A few years later, the cancer came back. Edna began suffering from tremendous pain. She couldn’t eat. She lost weight. It appeared there was a tumor hiding behind her rib cage.
Edna did 12 rounds of targeted radiation. Then, in 2017, Dr. Mita told her about a promising new treatment for patients with metastatic lung cancer. The FDA had just approved nivolumab, an immunotherapy that harnesses the power of the patient’s immune system to fight cancer. For the past six years, Edna has received more than 70 nivolumab infusions, with only one or two breaks to accommodate travel and holidays.
Defying the odds
Despite all of her treatments, Edna and her treating team still have to stay on top of her care. In 2021, she developed new nodules in the lung—a different cancer from the original tumor and one that was caught early, which she credits to close follow-up monitoring. Doctors were able to remove the nodules with a CT-guided ablation.
"It hasn’t all been smooth sailing," Dr. Mita says.

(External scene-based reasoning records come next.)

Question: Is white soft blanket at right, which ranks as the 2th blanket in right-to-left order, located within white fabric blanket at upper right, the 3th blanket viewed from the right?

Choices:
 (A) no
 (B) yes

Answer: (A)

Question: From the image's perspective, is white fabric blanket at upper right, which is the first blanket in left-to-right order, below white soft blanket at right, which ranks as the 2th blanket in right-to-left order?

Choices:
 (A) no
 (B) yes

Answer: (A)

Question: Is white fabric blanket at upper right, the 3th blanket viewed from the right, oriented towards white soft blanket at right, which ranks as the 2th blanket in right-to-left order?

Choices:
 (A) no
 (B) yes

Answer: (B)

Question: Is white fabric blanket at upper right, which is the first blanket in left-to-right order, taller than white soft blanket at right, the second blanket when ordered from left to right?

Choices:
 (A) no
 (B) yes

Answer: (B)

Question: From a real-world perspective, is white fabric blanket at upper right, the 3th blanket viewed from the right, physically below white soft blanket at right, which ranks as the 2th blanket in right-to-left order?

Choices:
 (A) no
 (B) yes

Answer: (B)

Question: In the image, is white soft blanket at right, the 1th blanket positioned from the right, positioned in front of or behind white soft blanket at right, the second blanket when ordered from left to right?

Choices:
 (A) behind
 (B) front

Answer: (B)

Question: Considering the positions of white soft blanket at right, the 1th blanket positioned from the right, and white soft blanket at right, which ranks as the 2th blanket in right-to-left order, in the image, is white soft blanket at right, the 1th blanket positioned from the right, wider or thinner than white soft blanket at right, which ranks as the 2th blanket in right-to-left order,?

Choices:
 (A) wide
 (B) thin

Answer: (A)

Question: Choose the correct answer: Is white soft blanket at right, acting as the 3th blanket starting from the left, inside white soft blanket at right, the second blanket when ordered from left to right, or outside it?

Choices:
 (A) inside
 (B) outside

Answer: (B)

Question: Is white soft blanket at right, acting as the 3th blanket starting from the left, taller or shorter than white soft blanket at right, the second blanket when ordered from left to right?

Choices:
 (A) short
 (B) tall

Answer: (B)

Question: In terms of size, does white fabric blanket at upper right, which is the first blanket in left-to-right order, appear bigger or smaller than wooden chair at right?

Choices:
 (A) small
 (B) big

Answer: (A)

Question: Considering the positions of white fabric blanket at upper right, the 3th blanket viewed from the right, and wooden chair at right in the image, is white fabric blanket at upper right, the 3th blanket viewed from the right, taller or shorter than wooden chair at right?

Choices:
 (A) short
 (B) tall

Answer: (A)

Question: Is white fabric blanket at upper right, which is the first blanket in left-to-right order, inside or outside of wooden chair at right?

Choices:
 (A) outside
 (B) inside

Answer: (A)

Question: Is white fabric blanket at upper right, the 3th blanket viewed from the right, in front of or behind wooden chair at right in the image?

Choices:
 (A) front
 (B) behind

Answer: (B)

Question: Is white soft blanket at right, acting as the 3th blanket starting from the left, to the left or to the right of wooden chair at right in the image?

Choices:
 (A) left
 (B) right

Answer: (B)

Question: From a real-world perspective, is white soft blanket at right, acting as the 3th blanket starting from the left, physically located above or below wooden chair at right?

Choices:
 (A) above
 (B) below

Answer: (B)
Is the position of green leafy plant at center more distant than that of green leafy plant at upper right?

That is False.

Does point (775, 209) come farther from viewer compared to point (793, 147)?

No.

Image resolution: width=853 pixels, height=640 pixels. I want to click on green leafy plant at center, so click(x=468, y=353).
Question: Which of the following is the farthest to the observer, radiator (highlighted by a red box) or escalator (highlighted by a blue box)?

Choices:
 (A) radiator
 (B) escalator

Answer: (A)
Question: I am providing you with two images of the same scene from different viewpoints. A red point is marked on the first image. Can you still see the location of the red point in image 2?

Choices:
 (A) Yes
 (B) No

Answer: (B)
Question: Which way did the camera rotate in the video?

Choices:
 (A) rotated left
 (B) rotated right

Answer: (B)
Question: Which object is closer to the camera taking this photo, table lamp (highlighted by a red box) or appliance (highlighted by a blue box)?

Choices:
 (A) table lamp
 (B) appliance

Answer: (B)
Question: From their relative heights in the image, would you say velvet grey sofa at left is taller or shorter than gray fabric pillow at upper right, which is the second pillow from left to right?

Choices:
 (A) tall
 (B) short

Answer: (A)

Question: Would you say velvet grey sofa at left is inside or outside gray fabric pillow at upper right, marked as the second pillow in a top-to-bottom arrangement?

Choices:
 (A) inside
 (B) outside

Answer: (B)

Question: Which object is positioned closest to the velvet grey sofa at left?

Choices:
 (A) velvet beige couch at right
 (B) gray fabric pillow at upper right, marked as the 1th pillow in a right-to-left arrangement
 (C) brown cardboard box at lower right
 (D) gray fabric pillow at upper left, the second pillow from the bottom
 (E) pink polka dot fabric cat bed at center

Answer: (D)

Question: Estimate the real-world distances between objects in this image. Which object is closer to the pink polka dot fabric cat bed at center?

But at 83 years young, Edna is still alive and thriving more than 14 years after she learned she had metastatic lung cancer. For Dr. Mita, Edna has not only become a good friend, but also a powerful case study for the next generation of trainees.
"She’s an example of why it’s important to look beyond the statistics, numbers and percentages, and focus instead on the patient in front of you," Dr. Mita says.
"If you look at the statistics, Edna should have been dead 10 years ago—and based on her previous history, she should never have responded so well to chemotherapy. And while immunotherapy works for a lot of patients, Edna has been on it for over five years. That’s a long time."
Dr. Mita attributes Edna’s incredible outcomes to her contagious optimism, deep faith and commitment to following doctors’ orders.
"Knowing that Dr. Mita is walking alongside me on this journey has been such a blessing," she says.
"With his knowledge, expertise and access to new medications through clinical trials, he has made it possible for me to live this long."